There is a great deal of irony here.
In 1960, The Apartment won Best Picture and Billy Wilder won Best Director. Hitchcock was nominated(one of only five times) for Best Director(and lost to Wilder.) Psycho wasn't even nominated for Best Picture.
But the decades have rocketed Psycho not only to "best of 1960" status, but "possible top five of all time" status.
Consequently, The Apartment has rather been lost in the Psycho tidal wave.
But The Apartment offers its own wonderful meaning to our lives, and -- just like Psycho -- captures the year of its making, 1960 as the 50's prepared to yield to the 60's -- perfectly.

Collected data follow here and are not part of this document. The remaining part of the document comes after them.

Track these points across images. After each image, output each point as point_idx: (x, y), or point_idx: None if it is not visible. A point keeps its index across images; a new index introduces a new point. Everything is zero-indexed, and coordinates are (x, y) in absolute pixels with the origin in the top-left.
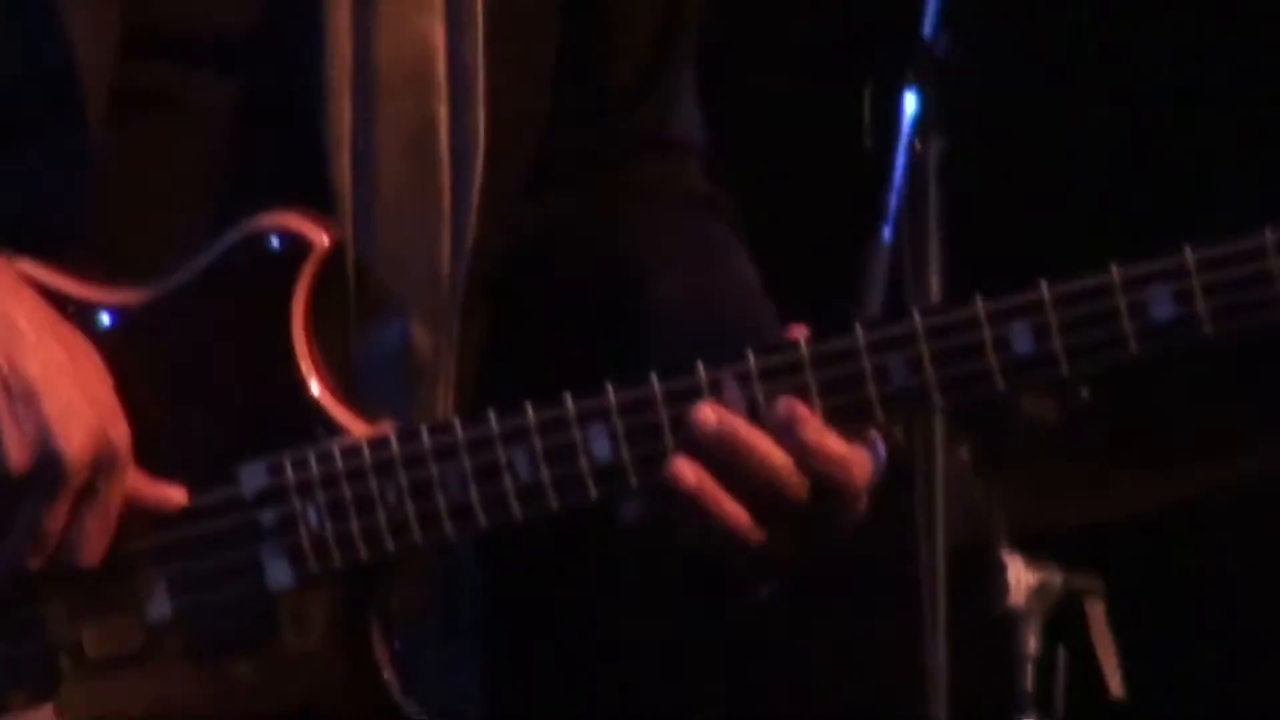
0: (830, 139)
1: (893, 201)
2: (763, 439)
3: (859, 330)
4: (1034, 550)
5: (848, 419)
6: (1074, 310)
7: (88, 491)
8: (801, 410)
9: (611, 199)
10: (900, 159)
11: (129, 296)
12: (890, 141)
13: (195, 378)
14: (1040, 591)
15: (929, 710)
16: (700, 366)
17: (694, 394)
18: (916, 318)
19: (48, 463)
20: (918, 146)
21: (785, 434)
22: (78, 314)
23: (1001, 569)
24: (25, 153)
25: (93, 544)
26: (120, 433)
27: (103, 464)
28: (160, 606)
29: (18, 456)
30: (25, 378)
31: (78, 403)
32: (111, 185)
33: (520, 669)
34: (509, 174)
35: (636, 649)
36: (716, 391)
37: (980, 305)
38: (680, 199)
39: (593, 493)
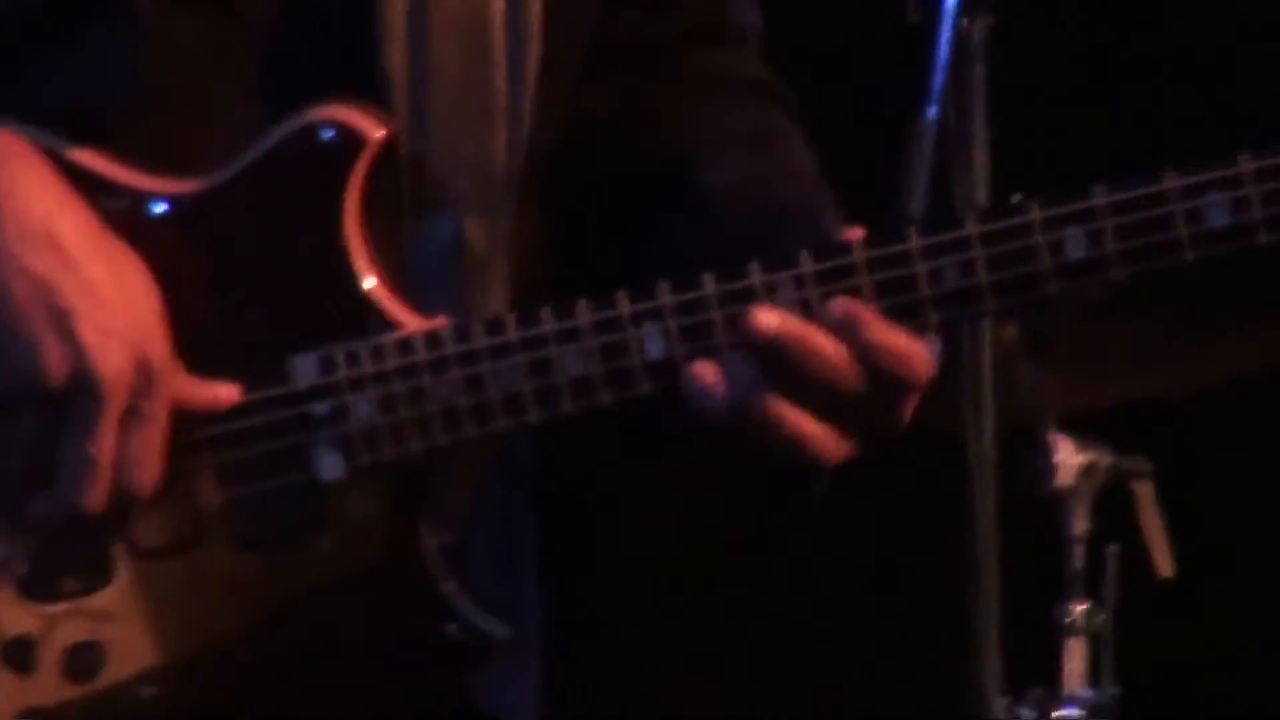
0: (874, 14)
1: (937, 79)
2: (824, 340)
3: (913, 234)
4: (1082, 431)
5: (900, 321)
6: (1128, 216)
7: (132, 411)
8: (859, 308)
9: (668, 88)
10: (945, 35)
11: (182, 187)
12: (935, 17)
13: (247, 270)
14: (1088, 472)
15: (980, 590)
16: (755, 268)
17: (749, 295)
18: (971, 224)
19: (87, 382)
20: (963, 23)
21: (845, 332)
22: (130, 202)
23: (1049, 450)
24: (79, 47)
25: (145, 467)
26: (159, 352)
27: (141, 384)
28: (212, 496)
29: (55, 374)
30: (65, 296)
31: (116, 323)
32: (164, 79)
33: (575, 583)
34: (565, 66)
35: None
36: (771, 294)
37: (1036, 211)
38: (737, 86)
39: (644, 387)
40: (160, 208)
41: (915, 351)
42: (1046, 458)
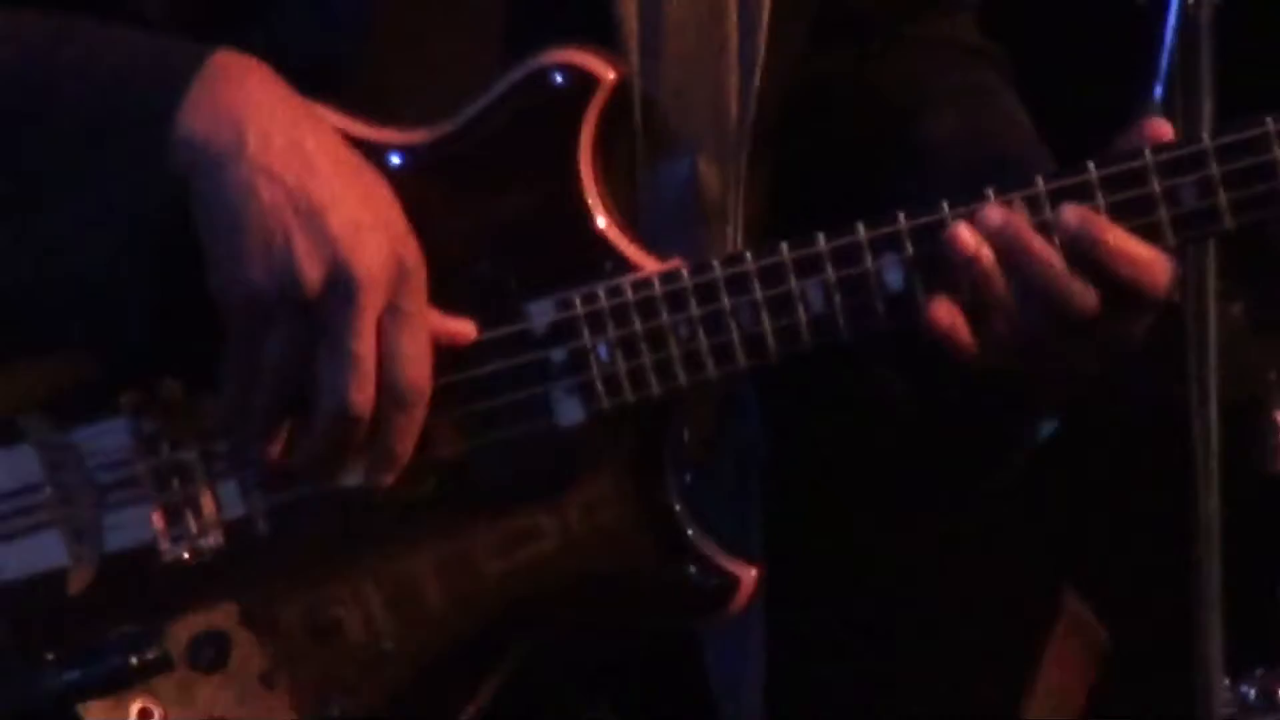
0: None
1: (1164, 60)
2: (1045, 246)
3: (1148, 153)
4: None
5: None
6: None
7: (392, 311)
8: (1092, 214)
9: (890, 50)
10: (1172, 15)
11: (413, 137)
12: None
13: (483, 215)
14: None
15: (1203, 568)
16: (990, 191)
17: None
18: (1206, 139)
19: (341, 277)
20: (1190, 2)
21: (1081, 240)
22: (363, 154)
23: (1274, 429)
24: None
25: (415, 365)
26: (412, 253)
27: (398, 281)
28: (451, 446)
29: (311, 273)
30: (313, 197)
31: (367, 222)
32: (397, 32)
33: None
34: (795, 16)
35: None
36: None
37: (1271, 124)
38: (954, 48)
39: (884, 320)
40: (395, 158)
41: (1156, 259)
42: (1273, 435)
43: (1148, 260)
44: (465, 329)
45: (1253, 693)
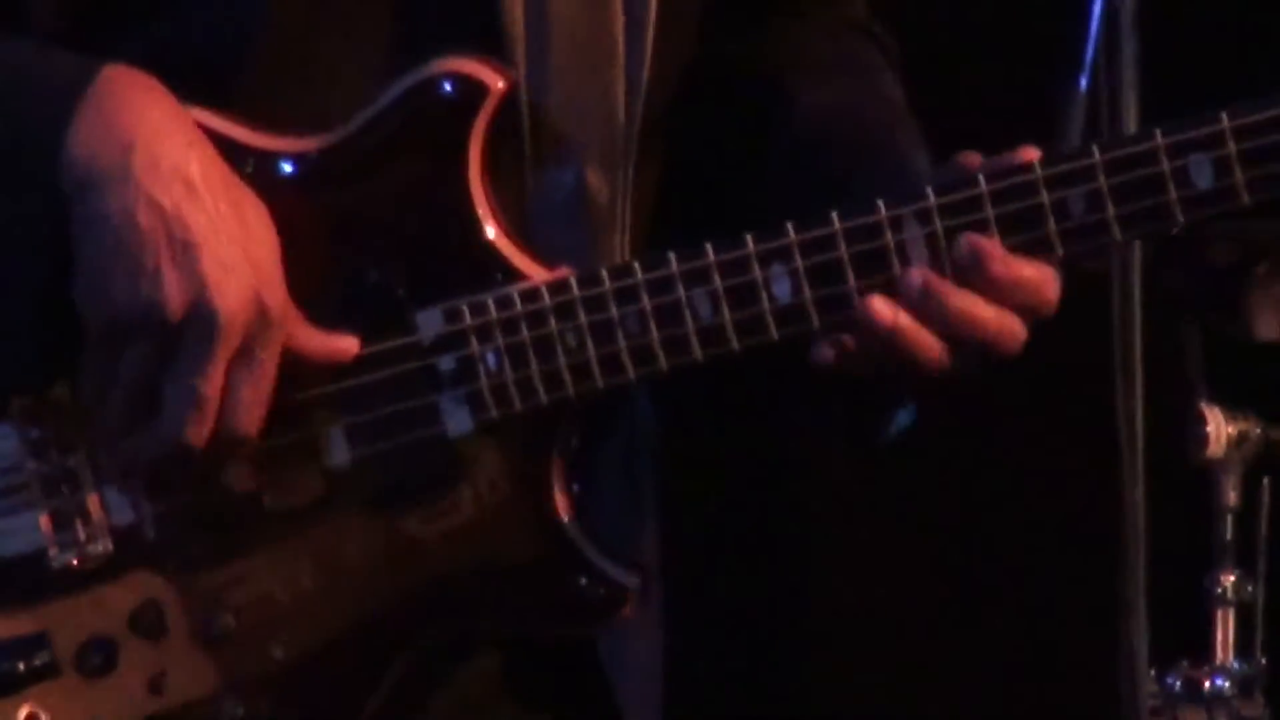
0: None
1: (1089, 49)
2: (966, 296)
3: (1037, 166)
4: (1234, 402)
5: (1028, 254)
6: (1254, 141)
7: (242, 355)
8: (985, 244)
9: (776, 30)
10: (1097, 6)
11: (302, 145)
12: None
13: (372, 224)
14: (1239, 443)
15: (1129, 562)
16: (881, 204)
17: (876, 231)
18: (1095, 152)
19: (202, 315)
20: None
21: (973, 271)
22: (253, 163)
23: (1201, 420)
24: (201, 3)
25: (248, 411)
26: (277, 300)
27: (257, 327)
28: (339, 455)
29: (174, 304)
30: (189, 229)
31: (237, 261)
32: (283, 35)
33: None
34: (682, 15)
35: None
36: (897, 229)
37: (1159, 138)
38: (839, 25)
39: (774, 333)
40: (282, 166)
41: (1045, 279)
42: (1198, 427)
43: (1037, 282)
44: (346, 345)
45: (1178, 684)
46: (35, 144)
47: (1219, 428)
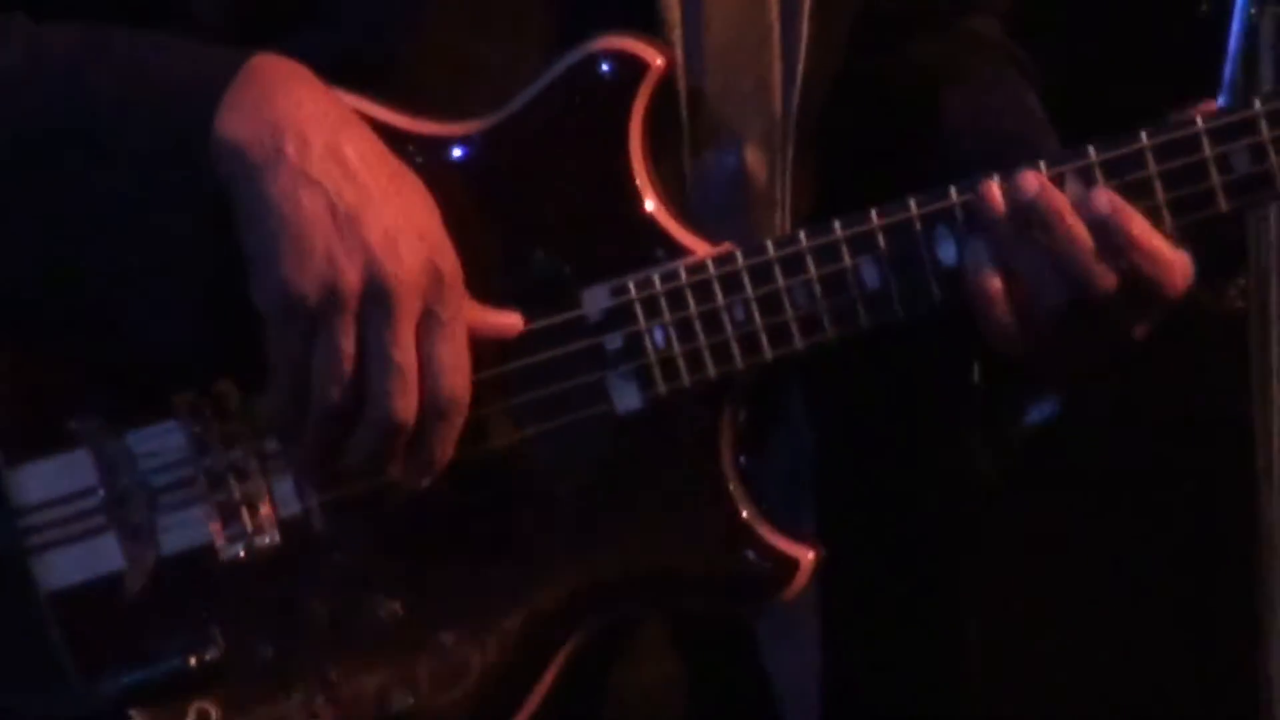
0: (1166, 6)
1: (1228, 69)
2: (1077, 220)
3: (1199, 119)
4: None
5: (1192, 209)
6: None
7: (428, 318)
8: (1124, 203)
9: (920, 44)
10: (1236, 25)
11: (465, 128)
12: (1226, 8)
13: (534, 204)
14: None
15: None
16: (1043, 161)
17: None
18: (1257, 103)
19: (378, 283)
20: (1254, 12)
21: (1108, 225)
22: (413, 148)
23: None
24: (356, 3)
25: (453, 374)
26: (449, 261)
27: (433, 290)
28: (506, 437)
29: (349, 277)
30: (350, 203)
31: (404, 228)
32: (440, 34)
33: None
34: (836, 8)
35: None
36: (1059, 185)
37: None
38: (978, 43)
39: (937, 296)
40: (443, 149)
41: (1176, 259)
42: None
43: (1169, 260)
44: (512, 321)
45: None
46: (185, 137)
47: None
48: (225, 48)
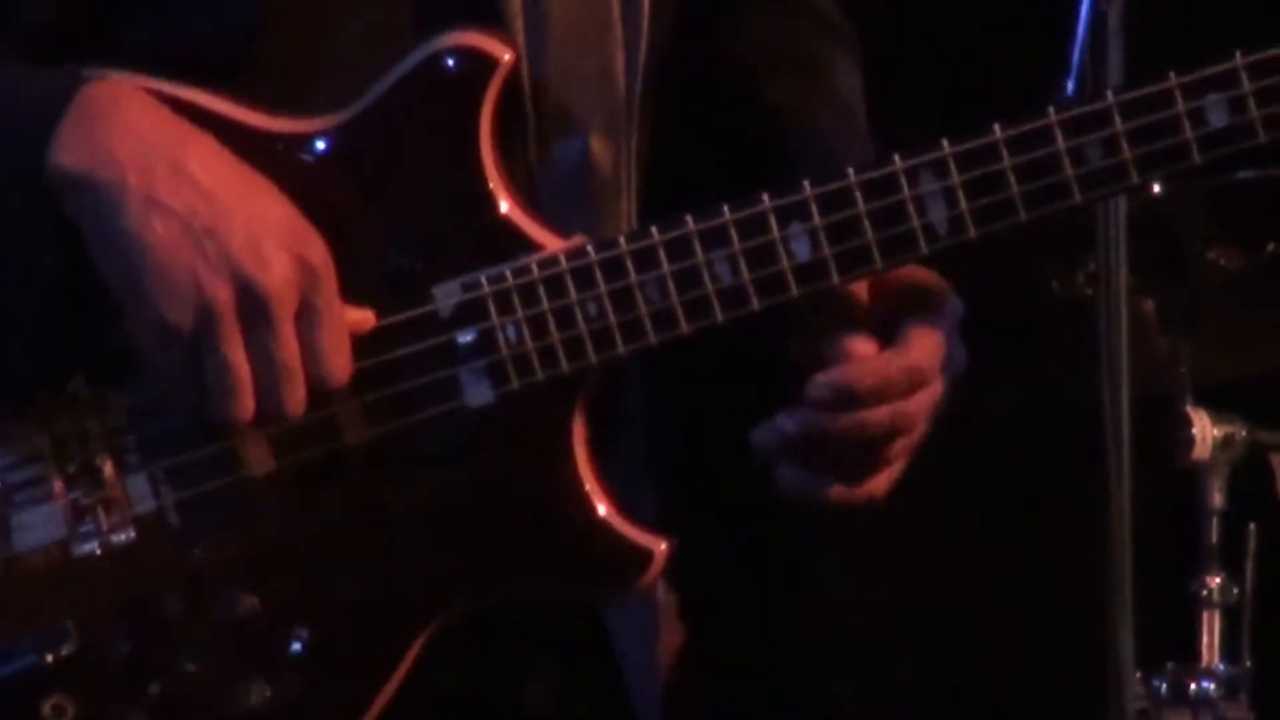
0: None
1: (1075, 55)
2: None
3: (1051, 112)
4: (1219, 404)
5: (1046, 201)
6: (1267, 80)
7: (307, 310)
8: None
9: (745, 21)
10: (1084, 10)
11: (314, 125)
12: None
13: (386, 201)
14: (1225, 445)
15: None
16: (897, 157)
17: (892, 184)
18: (1110, 96)
19: (251, 292)
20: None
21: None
22: (261, 145)
23: (1186, 423)
24: None
25: (331, 358)
26: (316, 250)
27: (306, 282)
28: (360, 432)
29: (220, 294)
30: (205, 219)
31: (264, 231)
32: (283, 21)
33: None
34: None
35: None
36: (913, 181)
37: (1174, 79)
38: (805, 16)
39: (794, 291)
40: (292, 147)
41: (920, 355)
42: (1183, 430)
43: (919, 367)
44: (364, 316)
45: (1164, 687)
46: (21, 169)
47: (1205, 430)
48: (53, 72)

Unlike such bookended Technicolor Best Pictures such as Ben-Hur(1959) and West Side Story(1961), The Apartment is actually "small enough" to feel a great deal LIKE Psycho. They are both in black and white; both tell stories of "the little people" who are being grinded beneath the wheels of uncaring bosses and low earnings; both films "push the Hays Code envelope" of what was allowed on screen in 1960 (sex, violence), and both end up mixing genres so that comedy, drama, melancholy (and in Psycho's case only, ultra-violence) end up sharing the story.
Still, on its own and even if Psycho didn't come out that year, The Apartment is a unique achievement in Hays Code era American film...a film that spoke forthrightly to class, capitalism, unrequited love, and the undying urge to copulate.